Many early illustrated Arabic manuscripts are affiliated with scientific subjects. Scientific manuscripts discuss a variety of topics including but not limited to astronomy, astrology, anatomy, botany, and zoology. The development of early illustrated scientific manuscripts began under the Islamic Abbasid dynasty in Baghdad in approximately the mid-8th century. The development of new scientific work starting to translation of old Greek scientific and learned works, and the make pure original scholarship in science, medicine, and philosophy in Arabic. An example of an Arabic scientific manuscript is the Book of the Fixed Stars by Abd al-Rahman al-Sufi. This manuscript is a catalog of stars and their constellations, commissioned by the patron the Buyid prince Adud al-Dawla. The Book of the Fixed Stars based most of its content on Ptolemy's Mathēmatikē Syntaxis (Almagest), which was translated from Greek to Arabic during the 9th century. Al-Sufi's included his own observations of Ptolemy's material into this manuscript as well.

==== The Scientific Manuscripts of Timbuktu ====
One of the most significant examples of scientific Islamic manuscripts comes from the Timbuktu Manuscripts. The creation of these manuscripts range from the 13th to the 20th century, with most of them being made during the Mali Empire (1230–1672). Within these manuscripts, there is discussion of several scientific concepts including mathematics, astronomy, astrology, and medicine. Although these are scientific manuscripts, many of them include poetic structure. One example of these scientific manuscripts is Manuscript no. 2262, a work that discusses ideas about astronomy. This manuscript discusses the intersection between solar and lunar calendars. More specifically, this manuscript instructs the reader on how to determine January first of the Islamic Lunar Year 1023. Additionally, the manuscript discusses the process of determining whether or not it is leap year.  Another example is Manuscript no. 1045, entitled by scholars as "The Treatment of Illnesses, Internal and External." In this manuscript, the author discusses medical ideas such as: the use of plants for treating illnesses, the use of minerals and their medicinal powers, and the use of animal organs in certain healing processes. Timbuktu Manuscripts are unique due to the sheer volume of manuscripts discovered and their wide range of concepts including concepts of philosophy that contradicted common ideas about Islamic framework.

== Collections ==
=== Khuda Bakhsh Oriental Public Library ===
The Khuda Bakhsh Oriental Library has a collection of 25,000 Islamic Manuscripts including Padshahnama, Tareek ke khandan e timuriya, Divān of Hafez, Safinatul Auliya and Sahih al-Bukhari, hand-transcribed by Shaykh Muhammad ibn Yazdan Bakhsh Bengali in Ekdala, eastern Bengal. The manuscript was a gift to the Sultan of Bengal Alauddin Husain Shah. It is also the only library in the world to have the original manuscripts from the Caliphate of Cordoba.

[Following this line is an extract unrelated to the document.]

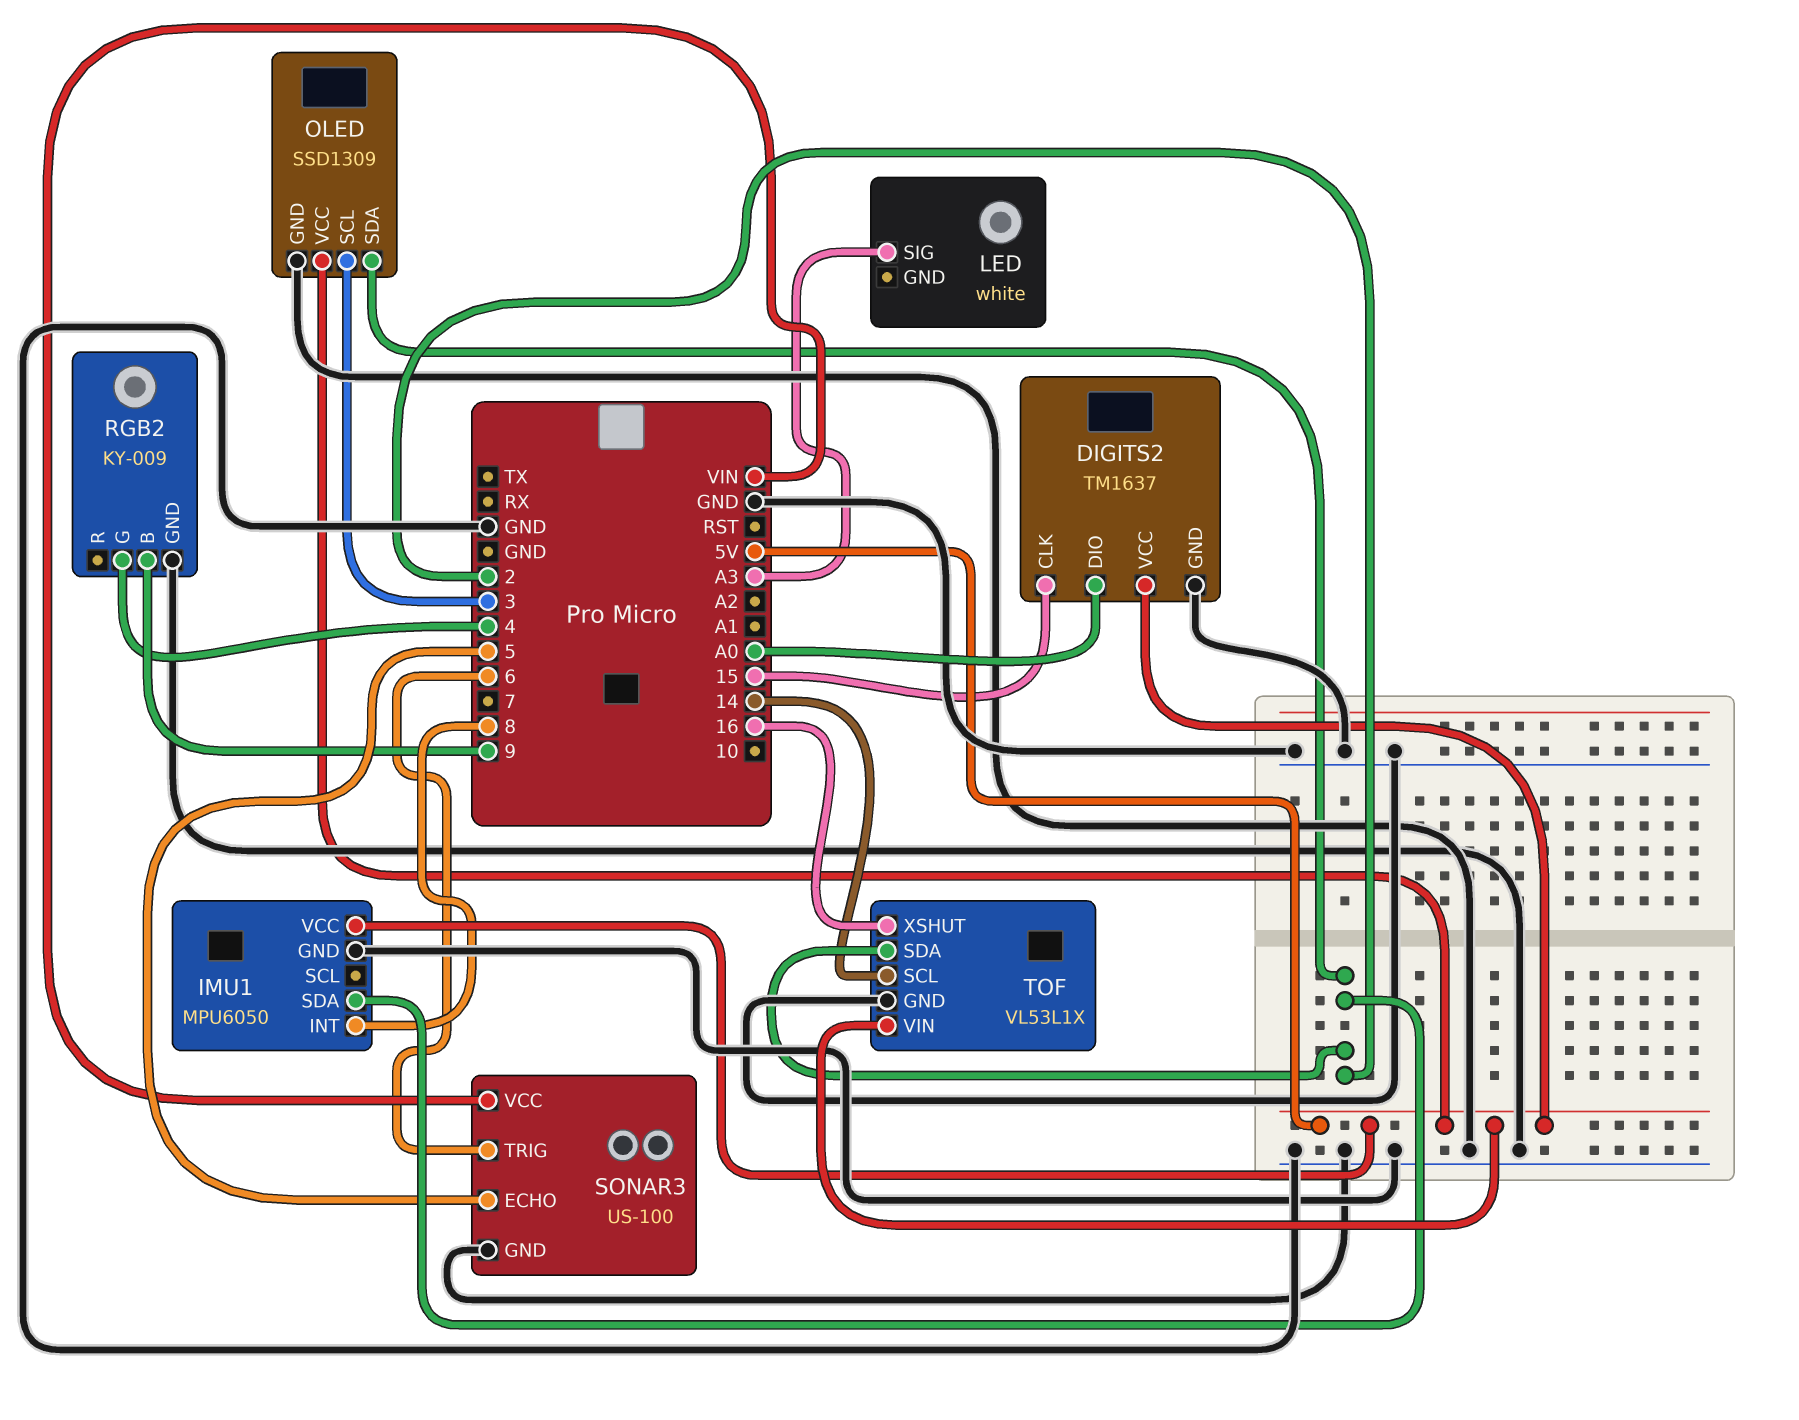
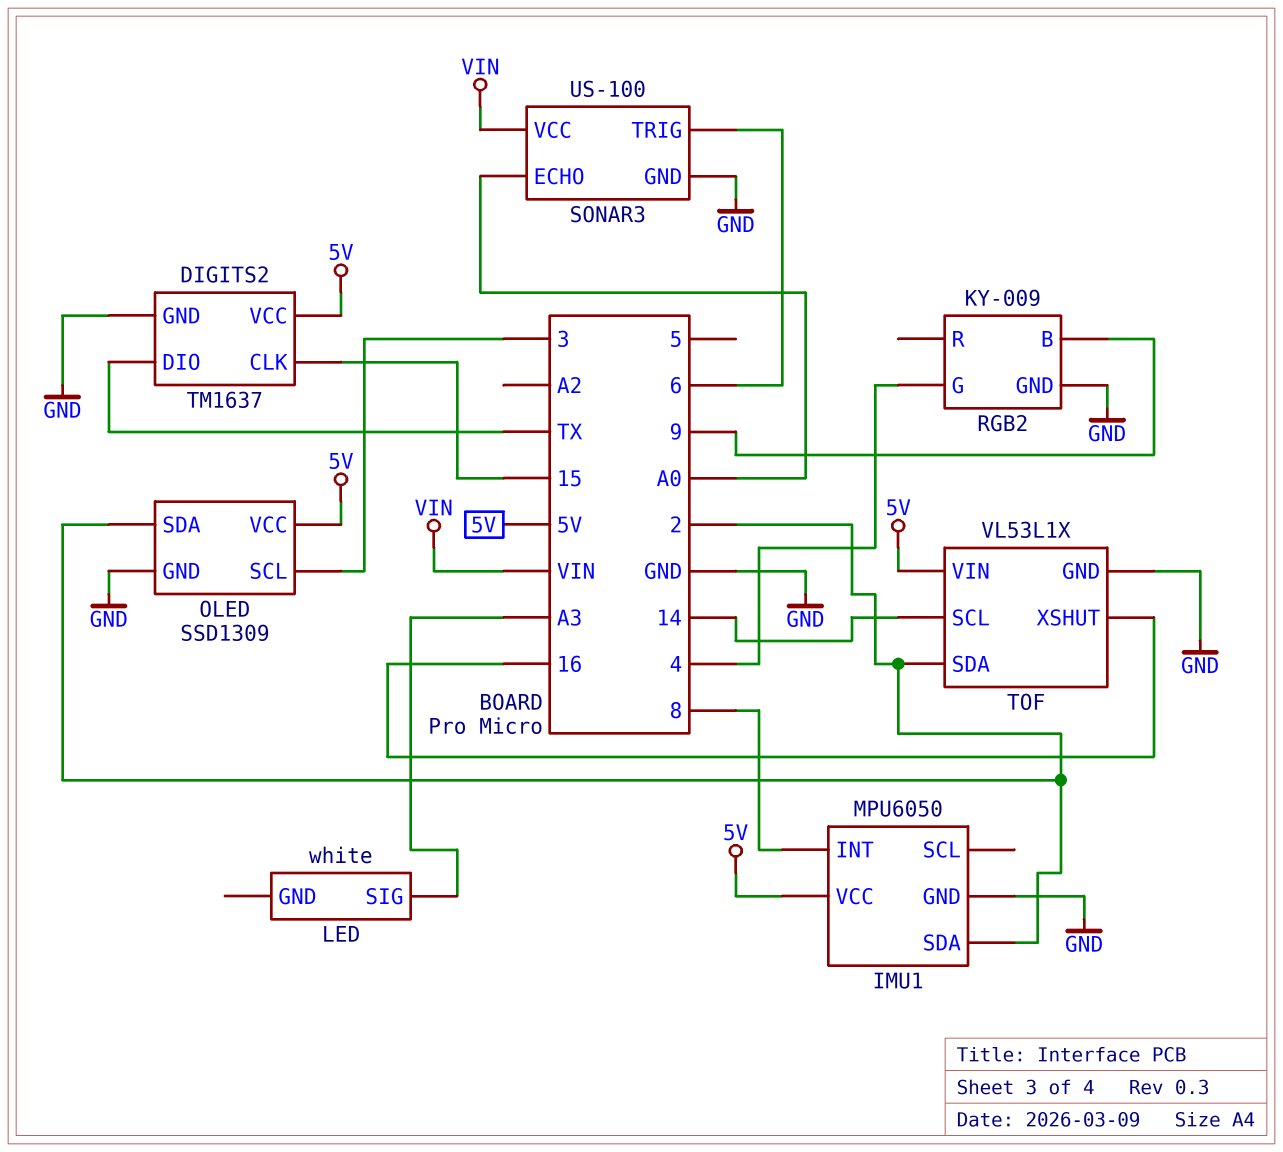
DIGITS2 pin DIO: A0 -> TX
SONAR3 pin ECHO: 5 -> A0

=== Mamma Haidara Commemorative Library ===
The Mamma Haidara Commemorative Library is a collection of thousands of Islamic manuscripts from Timbuktu. They were moved to Bamako for safekeeping due to the Mali War.

=== The Zaydani Collection ===
The Zaydani Library or Zaydani Collection (الخزانة الزيدانية) is a collection of manuscripts belonging to Sultan Zidan Abu Maali of the Saadi dynasty that is located at El Escorial in Spain.

===Cambridge University Library===
In the 1630s Cambridge University founded a Professorship in Arabic. The Cambridge University Library collection started with the donation of the Quran by William Bedwell. Since then it has grown to over 5,000 works. It includes collections of Thomas Erpenius, J.L.Burckhardt, E.H.Palmer and E.G. Browne.

=== The British Library ===
The British Library hold a collection of almost 15,000 works in 14,000 volumes. In 1982, the collections of the India Office Library were transferred to the British library.

=== University of Michigan ===
One of the largest collections in North America is at the University of Michigan which holds 1,800 texts contained in over 1,100 volumes.

=== Leipzig University Library ===
The Oriental Manuscripts of the Leipzig University Library are around 3,200 oriental manuscripts in the Leipzig University Library in Leipzig, Germany.